Transformers: War for Cybertron

"You don't have the horsepower to beat me!"

exceptional graphics and animations

Transformers: War for Cybertron

Goodie, baddie gun drops

Gameplay is pretty standard run and gun third-person stuff, which although doesn't offer anything new, has enjoyable combat, excellent controls and, at times, exceptional graphics and animations. Transformers control as you'd expect them to, with precise movement and aiming when in robot form, and speed and agility when transformed. Transformations themselves are fluid, organic, and far swifter than my fudgy fingers could ever manage with the die-cast and plastic of the original toys.
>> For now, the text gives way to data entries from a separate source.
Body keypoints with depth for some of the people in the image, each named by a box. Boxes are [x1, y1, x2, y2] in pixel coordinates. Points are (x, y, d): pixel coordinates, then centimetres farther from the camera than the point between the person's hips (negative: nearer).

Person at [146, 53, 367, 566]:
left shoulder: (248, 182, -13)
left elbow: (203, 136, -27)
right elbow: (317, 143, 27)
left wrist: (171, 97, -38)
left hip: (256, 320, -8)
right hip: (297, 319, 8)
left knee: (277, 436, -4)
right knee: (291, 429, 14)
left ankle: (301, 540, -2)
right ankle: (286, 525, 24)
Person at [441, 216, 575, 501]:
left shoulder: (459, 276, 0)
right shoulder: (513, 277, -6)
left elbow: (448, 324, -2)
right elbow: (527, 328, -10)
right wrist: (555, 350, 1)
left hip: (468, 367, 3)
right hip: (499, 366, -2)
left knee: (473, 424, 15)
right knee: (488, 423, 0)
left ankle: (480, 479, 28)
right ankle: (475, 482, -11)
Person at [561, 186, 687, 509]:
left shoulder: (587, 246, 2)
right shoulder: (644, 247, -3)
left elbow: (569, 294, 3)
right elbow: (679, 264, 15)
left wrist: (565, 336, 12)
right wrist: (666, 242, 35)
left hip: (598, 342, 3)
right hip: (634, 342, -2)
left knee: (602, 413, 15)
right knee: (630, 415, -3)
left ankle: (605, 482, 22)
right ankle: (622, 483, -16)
Although you'll never tire of seeing and hearing transformations, better use could have been made of vehicle abilities. Chapters featuring aircraft Transformers are constructed around flight, with sections devoted to aerial acrobatics through tunnels and around space stations. But those featuring vehicles do little to compel transformation. With no clock ticking, sections featuring expressways can be traversed in robot form with no penalty other than slower progress.

Tunnels and space stations also provide the game's graphical highlights. The graphics of the Autobots' capital city of Iacon, while doing a good job of realising a massive, mechanised city on the brink of destruction, show little variation. It remains a beautiful game overall, but one that disappoints by the lack of variety in this main setting.
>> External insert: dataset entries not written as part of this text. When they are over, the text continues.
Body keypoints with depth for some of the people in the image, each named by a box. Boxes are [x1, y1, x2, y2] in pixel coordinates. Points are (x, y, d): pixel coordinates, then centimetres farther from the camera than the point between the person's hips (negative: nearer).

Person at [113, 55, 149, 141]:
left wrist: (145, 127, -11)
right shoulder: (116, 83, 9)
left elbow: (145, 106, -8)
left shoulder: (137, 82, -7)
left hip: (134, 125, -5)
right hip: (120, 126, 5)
Variation is limited in gameplay too. Though individual chapters mix things up, the bulk of the game is never elevated beyond run and gun mechanics. It serves up a decent, if unoriginal, cast of enemy types, all of which are copied lock stock from Halo, even down to a tank which is vulnerable at its rear. But whereas it copies Halo's enemies with reasonable success, it is far less successful in copying Halo's AI and pacing.

Transformers: War for Cybertron

Balls of steel

Multiplayer fragfest..

Transformers: War for Cybertron

Stop. Hammer time!

Combat is War for Cybertron's only mode of progression. Relentless and frenetic, the game feels more multiplayer fragfest than single player campaign. It's impossible to keep track of objectives with so much going on all the time, despite the excellent dialogue throughout. But this isn't such a concern, as objectives never offer anything more cerebral than press button, shoot glowing object.

Given the campaign has such a multiplayer feel, it's ironic the online offering doesn't live up to expectations. Multiplayer comes in six flavours, with standard Team Deathmatch by far the best. CTF and Bomb Run variations do little to distinguish themselves from each other, but my favourite, Conquest, at least brings a nice degree of strategy in having to capture and hold multiple nodes for victory.

Alternatively, there's a three-player co-op campaign that excels, owing to the game's manageable, bite-sized chapters. And finally, Escalation offers a Horde-style mode, which, at present, only has two maps, and plays more like COD World at War's Nacht der Untoten, where you have to collect kill points to purchase ammo, health, or unlock new areas.

Transformers: War for Cybertron

It's only a drill, minor thing really

Verdict

Transformer fans can add at least 10% onto the review score for War for Cybertron. It's head and shoulders above any other Transformers game, with treatment of the narrative and characters its greatest success. For all other gamers, it represents a decent third-person shooter with a solid campaign mode and reasonable online offering.

And for all non gamers who have mistakenly stumbled across this review, perhaps Orson Wells summed up the experience best when talking of his very last on-screen appearance in Transformers: The Movie, when he said:

“The Japanese have funded a full-length animated cartoon about the doings of these toys, which is all bad outer-space stuff. I play a planet. I menace somebody called Something-or-other. Then I'm destroyed. My plan to destroy Whoever-it-is is thwarted and I tear myself apart on the screen.”